Sources are what GraphQL::Dataloader
uses to fetch data from external services.
Sources are classes that inherit from GraphQL::Dataloader::Source
. A Source must implement def fetch(keys)
to return a list of objects, one for each of the given keys. A source may implement def initialize(...)
to accept other batching parameters.
Sources will receive two kinds of inputs from GraphQL::Dataloader
:
keys, which correspond to objects requested by the application.
Keys are passed to def fetch(keys)
, which must return an object (or nil
) for each of keys
, in the same order as keys
.
Under the hood, each Source instance maintains a key => object
cache.
batch parameters, which are the basis of batched groups. For example, if you’re loading records from different database tables, the table name would be a batch parameter.
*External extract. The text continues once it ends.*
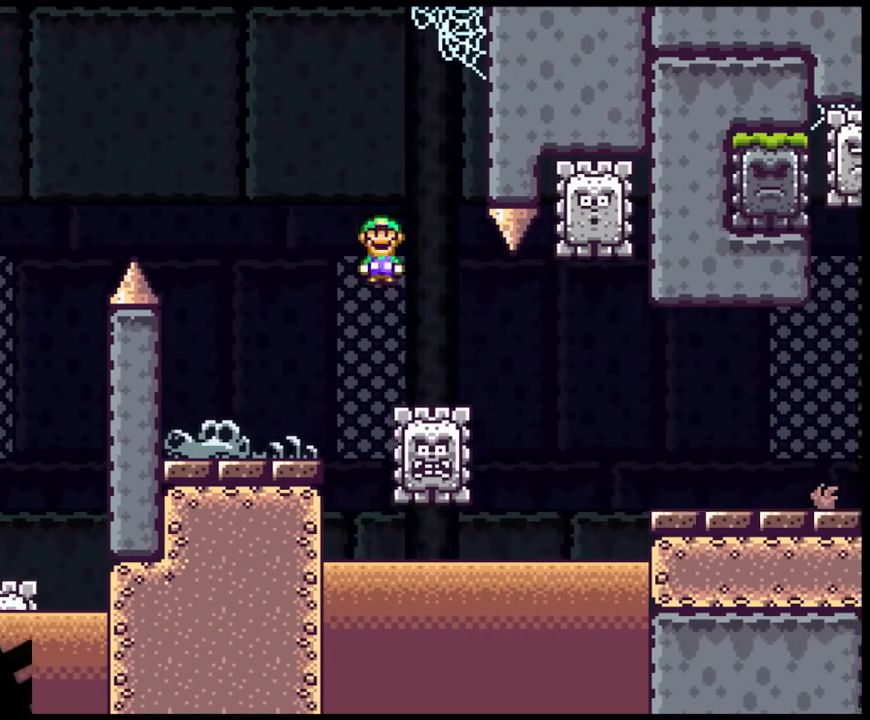
{"buttons": ["X", "DPAD_LEFT"], "events": [[67, "A", "up"], [250, "DPAD_DOWN", "down"], [267, "DPAD_LEFT", "down"], [267, "DPAD_RIGHT", "up"], [283, "DPAD_DOWN", "up"]]}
Batch parameters are given to dataloader.with(source_class, *batch_parameters)
, and the default is no batch parameters. When you define a source, you should add the batch parameters to def initialize(...)
and store them in instance variables.
(dataloader.with(source_class, *batch_parameters)
returns an instance of source_class
with the given batch parameters – but it might be an instance which was cached by dataloader
.)
Additionally, batch parameters are used to de-duplicate Source initializations during a query run. .with(...)
calls that have the same batch parameters will use the same Source instance under the hood. To customize how Sources are de-duplicated, see GraphQL::Dataloader::Source.batch_key_for
.
The simplest source might fetch values based on their keys. For example:
# app/graphql/sources/redis_string.rb
class Sources::RedisString < GraphQL::Dataloader::Source
REDIS = Redis.new
def fetch(keys)
# Redis's `mget` will return a value for each key with a `nil` for any not-found key.
REDIS.mget(*keys)
end
end
This loader could be used in GraphQL like this:
some_string = dataloader.with(Sources::RedisString).load("some_key")
Calls to .load(key)
will be batched, and when GraphQL::Dataloader
can’t go any further, it will dispatch a call to def fetch(keys)
above.
To fetch ActiveRecord objects by ID, the source should also accept the model class as a batching parameter. For example:
# app/graphql/sources/active_record_object.rb
class Sources::ActiveRecordObject < GraphQL::Dataloader::Source
def initialize(model_class)
@model_class = model_class
end
def fetch(ids)
records = @model_class.where(id: ids)
# return a list with `nil` for any ID that wasn't found
ids.map { |id| records.find { |r| r.id == id.to_i } }
end
end
This source could be used for any model_class
, for example:
author = dataloader.with(Sources::ActiveRecordObject, ::User).load(1)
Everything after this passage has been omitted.